Deze beslissing is gegeven op 14 januari 2020 door  E.J. Daalder, voorzitter, P.M. de Keuning, lid-jurist, G.L. Bremer, I. Dawson, A.L.M. Mulder, leden-beroepsgenoten, bijgestaan door E.C. Zandman, secretaris.

voorzitter                                                                                           secretaris

Tegen deze beslissing kan in de volgende gevallen schriftelijk beroep worden ingesteld bij het Centraal Tuchtcollege voor de Gezondheidszorg:

a.       Heeft u de klacht ingediend? Dan kunt u in beroep als

- het college u of uw klacht geheel of gedeeltelijk niet-ontvankelijk heeft verklaard of

- als de klacht geheel of gedeeltelijk ongegrond is verklaard.

Bij een gedeeltelijke niet-ontvankelijkverklaring of een gedeeltelijke ongegrondverklaring kan uw beroep alleen betrekking hebben op dat deel van de beslissing.

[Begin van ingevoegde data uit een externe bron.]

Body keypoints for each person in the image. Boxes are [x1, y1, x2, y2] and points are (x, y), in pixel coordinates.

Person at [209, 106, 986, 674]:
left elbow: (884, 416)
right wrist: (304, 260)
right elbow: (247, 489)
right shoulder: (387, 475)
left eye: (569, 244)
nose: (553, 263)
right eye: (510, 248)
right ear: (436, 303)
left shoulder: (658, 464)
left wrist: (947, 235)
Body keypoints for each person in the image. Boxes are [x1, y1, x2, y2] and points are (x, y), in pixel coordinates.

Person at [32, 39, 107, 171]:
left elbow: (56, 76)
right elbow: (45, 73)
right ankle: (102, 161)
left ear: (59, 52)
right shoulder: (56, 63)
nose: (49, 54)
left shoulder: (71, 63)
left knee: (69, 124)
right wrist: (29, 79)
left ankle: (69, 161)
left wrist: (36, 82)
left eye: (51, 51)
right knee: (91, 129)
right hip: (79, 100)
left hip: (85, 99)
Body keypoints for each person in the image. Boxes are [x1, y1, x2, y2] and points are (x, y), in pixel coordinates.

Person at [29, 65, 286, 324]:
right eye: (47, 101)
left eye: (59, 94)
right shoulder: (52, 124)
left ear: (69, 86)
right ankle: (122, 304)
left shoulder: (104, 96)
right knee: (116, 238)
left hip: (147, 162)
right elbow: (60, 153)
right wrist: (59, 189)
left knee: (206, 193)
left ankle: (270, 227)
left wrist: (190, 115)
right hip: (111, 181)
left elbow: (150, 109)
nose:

b.      Is de klacht tegen u gericht? Dan kunt u altijd in beroep.

c.       Ook de inspecteur van de Inspectie Gezondheidszorg en Jeugd kan beroep instellen.

U moet het beroepschrift richten aan het Centraal Tuchtcollege voor de Gezondheidszorg, maar opsturen naar de secretaris van het Regionaal Tuchtcollege voor de Gezondheidszorg te Den Haag. Daar moet het zijn ontvangen binnen zes weken nadat de beslissing aan u is verstuurd.

Als u beroep instelt, moet u € 50,- griffierecht betalen aan het Centraal Tuchtcollege voor de Gezondheidszorg. U ontvangt hierover bericht. Als u geheel of gedeeltelijk in het gelijk wordt gesteld, wordt het griffierecht aan u terugbetaald.